Correspondence to: Tatsuo Kanda, MD, Department of Gastroenterology and Nephrology, Chiba University, Inohana 1-8-1, Chuo-ku, Chiba 260-8677, Japan. kandat-cib@umin.ac.jp

Telephone: +81-43-2262086 Fax: +81-43-2262088

Received: April 14, 2016
Peer-review started: April 18, 2016
First decision: May 12, 2016
Revised: May 23, 2016
Accepted: June 13, 2016
Article in press: June 13, 2016
Published online: July 21, 2016
Processing time: 92 Days and 16.1 Hours

Abstract

Myanmar is adjacent to India, Bangladesh, Thailand, Laos and China. In Myanmar, the prevalence of hepatitis C virus (HCV) infection is 2%, and HCV infection accounts for 25% of hepatocellular carcinoma. In this study, we reviewed the prevalence of HCV genotypes in Myanmar. HCV genotypes 1, 3 and 6 were observed in volunteer blood donors in and around the Myanmar city of Yangon. Although there are several reports of HCV genotype 6 and its variants in Myanmar, the distribution of the HCV genotypes has not been well documented in areas other than Yangon. Previous studies showed that treatment with peginterferon and a weight-based dose of ribavirin for 24 or 48 wk could lead to an 80%-100% sustained virological response (SVR) rates in Myanmar. Current interferon-free treatments could lead to higher SVR rates (90%-95%) in patients infected with almost all HCV genotypes other than HCV genotype 3. In an era of heavy reliance on direct-acting antivirals against HCV, there is an increasing need to measure HCV genotypes, and this need will also increase specifically in Myanmar. Current available information of HCV genotypes were mostly from Yangon and other countries than Myanmar. The prevalence of HCV genotypes in Myanmar should be determined.

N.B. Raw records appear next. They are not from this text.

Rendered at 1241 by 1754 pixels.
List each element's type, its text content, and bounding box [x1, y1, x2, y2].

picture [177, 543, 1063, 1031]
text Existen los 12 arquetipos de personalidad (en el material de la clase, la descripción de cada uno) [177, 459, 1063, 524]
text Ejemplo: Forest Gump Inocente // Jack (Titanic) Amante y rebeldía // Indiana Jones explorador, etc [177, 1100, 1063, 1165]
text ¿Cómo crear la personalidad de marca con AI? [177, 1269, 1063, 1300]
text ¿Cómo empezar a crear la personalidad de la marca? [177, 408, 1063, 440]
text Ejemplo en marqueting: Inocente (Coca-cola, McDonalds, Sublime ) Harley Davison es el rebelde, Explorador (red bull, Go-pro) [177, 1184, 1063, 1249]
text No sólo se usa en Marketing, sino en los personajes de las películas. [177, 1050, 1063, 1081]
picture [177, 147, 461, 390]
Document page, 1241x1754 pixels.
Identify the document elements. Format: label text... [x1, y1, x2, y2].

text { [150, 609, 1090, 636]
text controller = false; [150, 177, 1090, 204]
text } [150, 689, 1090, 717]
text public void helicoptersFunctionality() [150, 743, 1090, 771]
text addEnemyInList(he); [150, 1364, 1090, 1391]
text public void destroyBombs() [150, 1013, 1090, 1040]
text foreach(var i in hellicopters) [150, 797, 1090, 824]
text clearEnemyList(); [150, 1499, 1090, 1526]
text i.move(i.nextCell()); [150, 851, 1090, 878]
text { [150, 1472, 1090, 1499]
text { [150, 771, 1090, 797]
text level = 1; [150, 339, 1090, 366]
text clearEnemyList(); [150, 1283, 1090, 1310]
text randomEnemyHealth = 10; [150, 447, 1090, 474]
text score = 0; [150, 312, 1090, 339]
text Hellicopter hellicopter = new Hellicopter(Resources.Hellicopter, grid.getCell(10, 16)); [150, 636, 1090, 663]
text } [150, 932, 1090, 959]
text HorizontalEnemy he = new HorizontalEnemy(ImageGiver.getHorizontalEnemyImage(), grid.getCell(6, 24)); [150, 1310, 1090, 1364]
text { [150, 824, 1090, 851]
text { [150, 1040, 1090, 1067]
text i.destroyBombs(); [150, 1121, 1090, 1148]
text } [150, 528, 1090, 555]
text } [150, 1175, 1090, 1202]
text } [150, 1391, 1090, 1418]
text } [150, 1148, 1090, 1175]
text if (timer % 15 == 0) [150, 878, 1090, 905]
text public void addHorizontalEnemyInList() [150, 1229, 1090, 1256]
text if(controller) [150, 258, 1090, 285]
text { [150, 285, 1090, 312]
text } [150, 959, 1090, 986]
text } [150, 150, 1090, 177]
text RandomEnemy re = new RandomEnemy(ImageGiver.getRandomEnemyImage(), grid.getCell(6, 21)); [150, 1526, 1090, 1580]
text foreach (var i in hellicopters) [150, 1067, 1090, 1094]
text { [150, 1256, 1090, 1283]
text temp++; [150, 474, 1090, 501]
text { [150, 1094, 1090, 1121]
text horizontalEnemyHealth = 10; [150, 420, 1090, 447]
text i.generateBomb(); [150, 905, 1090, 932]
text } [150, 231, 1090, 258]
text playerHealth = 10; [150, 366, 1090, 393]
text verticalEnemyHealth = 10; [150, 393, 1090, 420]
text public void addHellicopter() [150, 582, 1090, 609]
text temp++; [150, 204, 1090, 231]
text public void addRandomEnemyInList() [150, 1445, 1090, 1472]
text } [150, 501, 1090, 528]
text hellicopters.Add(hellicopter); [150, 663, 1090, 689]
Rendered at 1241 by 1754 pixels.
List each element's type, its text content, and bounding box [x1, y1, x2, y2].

Keywords: Direct-acting antivirals; Genotypes; Hepatitis C virus; Interferon-free; Myanmar

Core tip: We reviewed the prevalence of hepatitis C virus (HCV) genotypes in Myanmar. HCV genotypes 1, 3 and 6 were observed in volunteer blood donors in and around the Myanmar city of Yangon. Although there are several reports of HCV genotype 6 in Myanmar, the distribution of HCV genotypes has not been well documented in areas other than Yangon. Previous studies showed that treatment with peginterferon and a weight-based dose of ribavirin for 24 or 48 wk could lead to an 80%-100% sustained virological response in Myanmar.